Many mammographic x-ray systems have more than one AEC mode of operation. A commonly used AEC mode requires the radiologic technologist to set a specific kVp value with the AEC automatically determining the mAs for the exposure (commonly called fixed kVp or Auto-mAs modes). The radiologic technologist can vary the exposure in this AEC mode by setting the kVp, adjusting the density control setting, or both. A more advanced AEC mode is where the system automatically controls the kVp, mAs, and in some cases, target-filter combination (commonly called the Full-Auto mode). In this latter mode, the radiologic technologist can only adjust the exposure by use of the density control. The actual names for the different AEC modes of operation will vary with the different make and model of mammographic unit.
For equipment testing involving the phantom, inspectors should use the same technique factors and AEC mode of operation that the facility uses for its patients with the standard breast (compressed breast thickness of 4.2 cm, with breast tissue consisting of approximately 50% adipose (fat) tissue and 50% glandular tissue in composition). When a facility typically uses the Full-Auto AEC mode for its clinical examinations, the inspector should make an exposure of the phantom using the Full-Auto AEC mode and record the kVp selected by the x-ray system. This same kVp should be used when the beam quality (HVL) testing is conducted in the manual mode of operation. In the event that the displayed kVp after the exposure with the phantom has a three-digit display (e.g., 25.7 kVp), but the manual mode only allows selection of two digits (e.g., 25 kVp), round up or down based on the final digit (example: for 25.1 to 25.4, use 25 kVp; for 25.5 to 25.9, use 26.0 kVp).

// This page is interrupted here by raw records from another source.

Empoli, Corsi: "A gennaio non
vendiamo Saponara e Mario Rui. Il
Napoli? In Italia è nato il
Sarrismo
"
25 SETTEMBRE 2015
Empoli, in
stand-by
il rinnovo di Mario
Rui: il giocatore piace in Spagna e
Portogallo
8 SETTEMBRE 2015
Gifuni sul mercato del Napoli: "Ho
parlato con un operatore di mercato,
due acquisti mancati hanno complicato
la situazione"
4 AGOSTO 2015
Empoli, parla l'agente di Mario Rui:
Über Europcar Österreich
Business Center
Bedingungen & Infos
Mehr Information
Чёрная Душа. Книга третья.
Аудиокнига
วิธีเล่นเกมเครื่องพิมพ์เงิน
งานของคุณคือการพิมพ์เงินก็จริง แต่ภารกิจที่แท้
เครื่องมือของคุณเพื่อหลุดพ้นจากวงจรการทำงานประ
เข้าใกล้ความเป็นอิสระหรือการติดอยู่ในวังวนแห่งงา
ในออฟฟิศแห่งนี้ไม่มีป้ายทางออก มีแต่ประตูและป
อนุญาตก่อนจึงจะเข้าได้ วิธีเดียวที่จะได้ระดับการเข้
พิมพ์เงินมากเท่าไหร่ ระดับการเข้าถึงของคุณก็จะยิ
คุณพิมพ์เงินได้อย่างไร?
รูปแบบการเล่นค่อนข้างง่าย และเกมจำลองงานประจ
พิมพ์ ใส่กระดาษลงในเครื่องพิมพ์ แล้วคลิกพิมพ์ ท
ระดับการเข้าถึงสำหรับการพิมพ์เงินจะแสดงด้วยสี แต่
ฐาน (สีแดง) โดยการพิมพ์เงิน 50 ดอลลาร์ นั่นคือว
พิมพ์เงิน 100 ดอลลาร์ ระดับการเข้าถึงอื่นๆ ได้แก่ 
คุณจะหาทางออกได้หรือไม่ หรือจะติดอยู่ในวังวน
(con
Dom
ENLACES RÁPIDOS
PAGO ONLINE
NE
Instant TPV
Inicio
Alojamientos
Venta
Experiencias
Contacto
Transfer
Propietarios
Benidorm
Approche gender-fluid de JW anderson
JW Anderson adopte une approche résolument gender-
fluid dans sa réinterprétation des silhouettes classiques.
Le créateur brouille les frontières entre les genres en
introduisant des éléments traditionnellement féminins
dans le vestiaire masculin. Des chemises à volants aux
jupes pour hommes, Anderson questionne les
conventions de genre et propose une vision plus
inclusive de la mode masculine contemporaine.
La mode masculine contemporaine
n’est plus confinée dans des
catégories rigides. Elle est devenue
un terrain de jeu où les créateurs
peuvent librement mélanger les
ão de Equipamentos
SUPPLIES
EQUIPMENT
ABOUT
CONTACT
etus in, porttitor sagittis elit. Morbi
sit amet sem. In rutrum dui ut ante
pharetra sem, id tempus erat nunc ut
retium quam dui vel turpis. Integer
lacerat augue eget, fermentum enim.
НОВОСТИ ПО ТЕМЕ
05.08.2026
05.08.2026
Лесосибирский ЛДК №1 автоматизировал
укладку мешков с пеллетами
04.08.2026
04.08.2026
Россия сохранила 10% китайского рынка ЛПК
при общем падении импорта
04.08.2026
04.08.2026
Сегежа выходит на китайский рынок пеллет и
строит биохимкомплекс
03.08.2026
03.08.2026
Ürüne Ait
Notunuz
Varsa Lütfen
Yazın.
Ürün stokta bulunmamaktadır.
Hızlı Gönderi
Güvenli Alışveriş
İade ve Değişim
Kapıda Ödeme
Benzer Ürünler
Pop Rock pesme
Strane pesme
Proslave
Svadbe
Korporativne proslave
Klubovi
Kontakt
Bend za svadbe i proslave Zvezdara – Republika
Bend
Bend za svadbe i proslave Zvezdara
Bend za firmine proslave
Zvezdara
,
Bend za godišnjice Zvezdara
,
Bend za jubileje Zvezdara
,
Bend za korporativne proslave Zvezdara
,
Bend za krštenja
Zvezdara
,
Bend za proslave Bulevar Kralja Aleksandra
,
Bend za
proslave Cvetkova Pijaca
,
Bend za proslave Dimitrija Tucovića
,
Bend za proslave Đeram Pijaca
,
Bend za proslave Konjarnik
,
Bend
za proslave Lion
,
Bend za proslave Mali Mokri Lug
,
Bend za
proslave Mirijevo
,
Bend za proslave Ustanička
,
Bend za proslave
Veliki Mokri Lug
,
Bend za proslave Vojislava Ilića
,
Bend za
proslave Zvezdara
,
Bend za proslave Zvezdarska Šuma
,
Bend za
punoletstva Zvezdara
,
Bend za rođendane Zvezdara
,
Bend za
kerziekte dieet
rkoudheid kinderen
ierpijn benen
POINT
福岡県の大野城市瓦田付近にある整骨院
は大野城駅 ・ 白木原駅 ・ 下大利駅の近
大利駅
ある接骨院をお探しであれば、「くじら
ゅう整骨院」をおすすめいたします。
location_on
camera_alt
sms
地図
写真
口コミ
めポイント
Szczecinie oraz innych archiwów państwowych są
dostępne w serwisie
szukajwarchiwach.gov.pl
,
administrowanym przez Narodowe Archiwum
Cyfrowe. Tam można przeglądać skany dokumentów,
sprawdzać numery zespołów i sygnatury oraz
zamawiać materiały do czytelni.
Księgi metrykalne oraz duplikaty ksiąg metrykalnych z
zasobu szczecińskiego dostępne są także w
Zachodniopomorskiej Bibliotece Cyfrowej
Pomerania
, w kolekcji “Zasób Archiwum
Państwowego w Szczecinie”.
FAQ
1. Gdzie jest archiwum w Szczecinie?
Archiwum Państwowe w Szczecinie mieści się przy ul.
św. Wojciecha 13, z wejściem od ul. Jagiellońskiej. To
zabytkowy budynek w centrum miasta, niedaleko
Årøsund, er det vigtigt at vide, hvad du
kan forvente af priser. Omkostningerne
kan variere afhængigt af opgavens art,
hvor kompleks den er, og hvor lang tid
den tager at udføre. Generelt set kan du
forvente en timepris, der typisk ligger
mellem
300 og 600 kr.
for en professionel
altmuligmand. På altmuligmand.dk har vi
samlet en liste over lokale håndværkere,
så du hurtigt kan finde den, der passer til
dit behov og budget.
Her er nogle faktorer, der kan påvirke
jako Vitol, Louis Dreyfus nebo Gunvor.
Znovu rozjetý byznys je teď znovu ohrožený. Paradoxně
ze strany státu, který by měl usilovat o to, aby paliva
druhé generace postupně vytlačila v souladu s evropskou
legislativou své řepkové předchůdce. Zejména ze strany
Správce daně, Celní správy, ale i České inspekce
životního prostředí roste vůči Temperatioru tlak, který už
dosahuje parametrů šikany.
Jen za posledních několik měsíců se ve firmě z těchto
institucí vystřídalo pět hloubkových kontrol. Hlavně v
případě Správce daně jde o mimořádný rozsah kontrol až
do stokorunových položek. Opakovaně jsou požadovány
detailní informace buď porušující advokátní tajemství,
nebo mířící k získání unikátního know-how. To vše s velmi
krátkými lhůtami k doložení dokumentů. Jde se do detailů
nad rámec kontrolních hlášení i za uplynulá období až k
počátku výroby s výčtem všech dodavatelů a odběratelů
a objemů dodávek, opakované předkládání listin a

FDA is aware that many facilities are monitoring kVp and/or mAs as part of their weekly phantom QC testing. This is not required. If a facility uses the Full-Auto mode and monitors kVp and/or mAs, it will probably observe that, over time, the Full-Auto mode leads to small variations in the kVp selected by the unit for the phantom exposures. Even small variations in kVp may lead to significant variations in the mAs values obtained. While small variations in kVp are to be expected when using the Full-Auto mode, large variations in kVp (greater than 1 kVp of the value usually obtained) may indicate a problem and should be further evaluated. Facilities using the Full-Auto mode that wish to monitor kVp and/or mAs may want to establish baseline mAs values corresponding to the specific kVp values usually encountered during phantom testing. In this way, they can account for the mAs variability that may be caused by small changes in kVp.
Note about facility phantom QC: If the facility typically uses the Full-Auto AEC mode for its clinical examinations, it must use this same AEC mode for its weekly phantom QC test.